You explore the peculiar nature of mathematics. Why is it that abstractions that arose in one context can lead to unexpected insights in another? This lecture closes with a look at the major conceptual advances that are the focus of this course.
Egyptian and Mesopotamian mathematics were well developed by the time of the earliest records from the 2nd millennium B.C. Both knew how to find areas and volumes. The Babylonians solved quadratic equations using geometric methods and knew the Pythagorean theorem.
This lecture surveys more than 300 years of Greek mathematics, from Thales and Pythagoras to Euclid. Euclid's Elements covers much of the mathematical knowledge of the time and is considered the most important book of mathematics ever written.
Foremost among Greek mathematicians was Archimedes, who developed methods equivalent to the modern technique of integration. Hypatia was the first woman known to have made important contributions to mathematics and was one of the last scholars of the famous Museion at Alexandria.
The origins of trigonometry lie in astronomy, especially in finding the length of the chord that connects the endpoints of an arc of a circle. Hipparchus discovered a solution to this problem, that was later refined by Ptolemy who authored the great astronomical work the Almagest.
You journey through the Gupta Empire and the great period of Indian mathematics that lasted from A.D. 320 to 1200. Along the way, you explore the significant advances that occurred in trigonometry and other mathematical fields.
At least as early as the 3rd century B.C., Chinese civil servants had to solve problems in surveying and collecting taxes.
Algebra was perfected here in the 9th century by the great mathematician Abu Jafar al-Kwarizmi, whose name would become the word "algorithm."
Mathematics from the Islamic world gradually spread into Europe in the 13th century, starting with Leonardo of Pisa, also known as Fibonacci. Italian mathematicians began to make original contributions in the 16th century when they discovered how to solve the general cubic and quartic equations.
Working at the turn of the 17th century, John Napier found a way to facilitate calculation for astronomers by inventing logarithms. He also discovered the number now designated by the letter e.

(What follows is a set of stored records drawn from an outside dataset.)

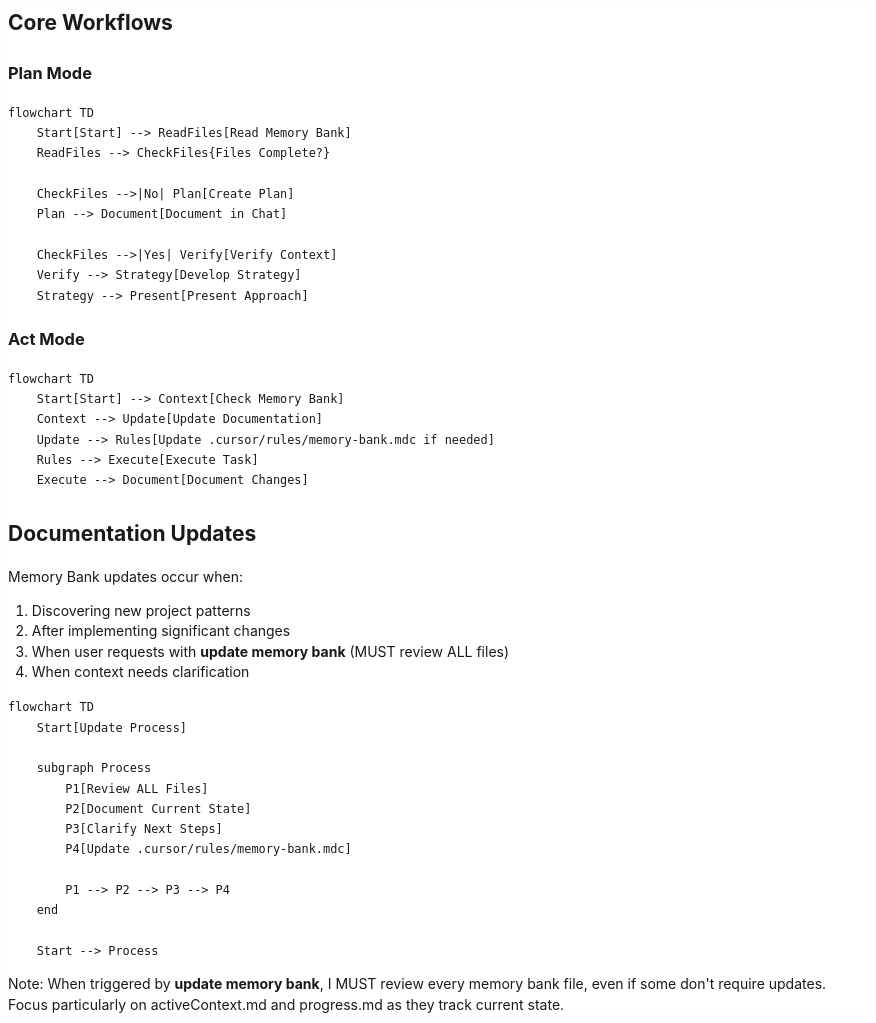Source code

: ## Core Workflows

### Plan Mode
```mermaid
flowchart TD
    Start[Start] --> ReadFiles[Read Memory Bank]
    ReadFiles --> CheckFiles{Files Complete?}

    CheckFiles -->|No| Plan[Create Plan]
    Plan --> Document[Document in Chat]

    CheckFiles -->|Yes| Verify[Verify Context]
    Verify --> Strategy[Develop Strategy]
    Strategy --> Present[Present Approach]
```

### Act Mode
```mermaid
flowchart TD
    Start[Start] --> Context[Check Memory Bank]
    Context --> Update[Update Documentation]
    Update --> Rules[Update .cursor/rules/memory-bank.mdc if needed]
    Rules --> Execute[Execute Task]
    Execute --> Document[Document Changes]
```

## Documentation Updates

Memory Bank updates occur when:
1. Discovering new project patterns
2. After implementing significant changes
3. When user requests with **update memory bank** (MUST review ALL files)
4. When context needs clarification

```mermaid
flowchart TD
    Start[Update Process]

    subgraph Process
        P1[Review ALL Files]
        P2[Document Current State]
        P3[Clarify Next Steps]
        P4[Update .cursor/rules/memory-bank.mdc]

        P1 --> P2 --> P3 --> P4
    end

    Start --> Process
```

Note: When triggered by **update memory bank**, I MUST review every memory bank file, even if some don't require updates. Focus particularly on activeContext.md and progress.md as they track current state.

In the early 17th century, Galileo Galilei made important innovations in the study of motion, establishing the pattern of relying on mathematical models to explore physical phenomena. René Descartes and Christiaan Huygens would build directly on his insights.

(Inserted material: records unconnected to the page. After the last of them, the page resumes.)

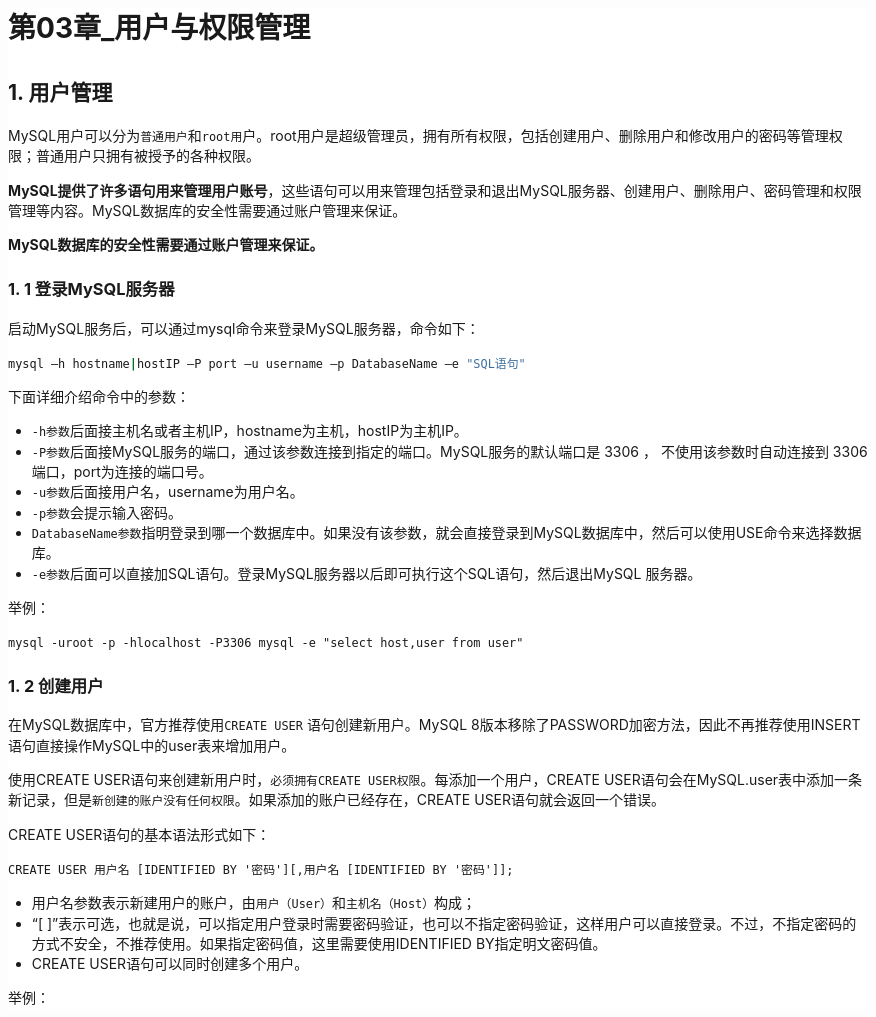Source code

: # 第03章_用户与权限管理

## 1. 用户管理

MySQL用户可以分为`普通用户`和`root用`户。root用户是超级管理员，拥有所有权限，包括创建用户、删除用户和修改用户的密码等管理权限；普通用户只拥有被授予的各种权限。

**MySQL提供了许多语句用来管理用户账号**，这些语句可以用来管理包括登录和退出MySQL服务器、创建用户、删除用户、密码管理和权限管理等内容。MySQL数据库的安全性需要通过账户管理来保证。

**MySQL数据库的安全性需要通过账户管理来保证。**

### 1. 1 登录MySQL服务器

启动MySQL服务后，可以通过mysql命令来登录MySQL服务器，命令如下：

```sh
mysql –h hostname|hostIP –P port –u username –p DatabaseName –e "SQL语句"
```

下面详细介绍命令中的参数：

- `-h参数`后面接主机名或者主机IP，hostname为主机，hostIP为主机IP。
- `-P参数`后面接MySQL服务的端口，通过该参数连接到指定的端口。MySQL服务的默认端口是 3306 ，
不使用该参数时自动连接到 3306 端口，port为连接的端口号。
- `-u参数`后面接用户名，username为用户名。
- `-p参数`会提示输入密码。
- `DatabaseName参数`指明登录到哪一个数据库中。如果没有该参数，就会直接登录到MySQL数据库中，然后可以使用USE命令来选择数据库。
- `-e参数`后面可以直接加SQL语句。登录MySQL服务器以后即可执行这个SQL语句，然后退出MySQL
服务器。

举例：

```mysql
mysql -uroot -p -hlocalhost -P3306 mysql -e "select host,user from user"
```



### 1. 2 创建用户

在MySQL数据库中，官方推荐使用`CREATE USER` 语句创建新用户。MySQL 8版本移除了PASSWORD加密方法，因此不再推荐使用INSERT语句直接操作MySQL中的user表来增加用户。

使用CREATE USER语句来创建新用户时，`必须拥有CREATE USER权限`。每添加一个用户，CREATE USER语句会在MySQL.user表中添加一条新记录，但是`新创建的账户没有任何权限`。如果添加的账户已经存在，CREATE USER语句就会返回一个错误。

CREATE USER语句的基本语法形式如下：

```mysql
CREATE USER 用户名 [IDENTIFIED BY '密码'][,用户名 [IDENTIFIED BY '密码']];
```

- 用户名参数表示新建用户的账户，由`用户（User）`和`主机名（Host）`构成；
- “[ ]”表示可选，也就是说，可以指定用户登录时需要密码验证，也可以不指定密码验证，这样用户可以直接登录。不过，不指定密码的方式不安全，不推荐使用。如果指定密码值，这里需要使用IDENTIFIED BY指定明文密码值。
- CREATE USER语句可以同时创建多个用户。

举例：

A lawyer for whom mathematics was an avocation, Pierre de Fermat was instrumental in the origins of calculus. In 1637, both Fermat and René Descartes published explanations of analytic geometry.
Isaac Newton famously said, "If I have seen further, it is by standing on the shoulders of giants." You learn who those giants were and explore Newton's invention of calculus to explain the motions of the heavens in Principia Mathematica, published in 1687.
Independently of Newton, Gottfried Wilhelm Leibniz discovered the techniques of calculus in the 1670s, developing the notational system still used today.
Leonard Euler dominated 18th-century mathematics so thoroughly that his contemporaries believed he had solved all important problems.
You look at the influence of geometry on art, exploring the intriguing types of symmetry in Moorish tiling patterns. You also examine the geometrical experiments of M. C. Escher and August Möbius.
You explore Carl Friedrich Gauss and his interest in geometry on various kinds of surfaces, including his work on the parallel postulate, which laid the foundations for non-Euclidean geometry.
Algebra underwent a fundamental change in the 19th century, becoming a tool for studying transformations. One of the most tragic stories in mathematics involves Evariste Galois, who invented a set of transformations before dying at age 20 in a duel.
By 1800, calculus was well established as a powerful tool for solving practical problems, but its logical underpinnings were shaky. You explore the creative mathematics that addressed this problem in work from Joseph Fourier in the 19th century to Lennart Carleson in the 20th.
Bernhard Riemann left two famous legacies: the Riemann hypothesis, which deals with the distribution of prime numbers and is the most important open problem in mathematics today, and Riemann's new system of geometry, which Einstein used to develop his general theory of relativity.
This lecture explores the contrasting careers of James Joseph Sylvester, who was instrumental in developing an American mathematical tradition, and Srinivasa Ramanujan, a poor college dropout from India who produced a rich range of new mathematics during his short life.
Pierre de Fermat's enigmatic note regarding a proof that he didn't have space to write down sparked the most celebrated search in mathematics, lasting more than 350 years. This lecture follows the route to a proof, finally achieved in the 1990s.
Mathematics is the key to realms outside our intuition. You begin with Maxwell's equations and continue through general relativity, quantum mechanics, and string theory to see how mathematics enables us to work with physical realities for which our experience fails us.
This last lecture introduces some of the most promising and important questions in the field and examines mathematical challenges from other disciplines, especially genetics.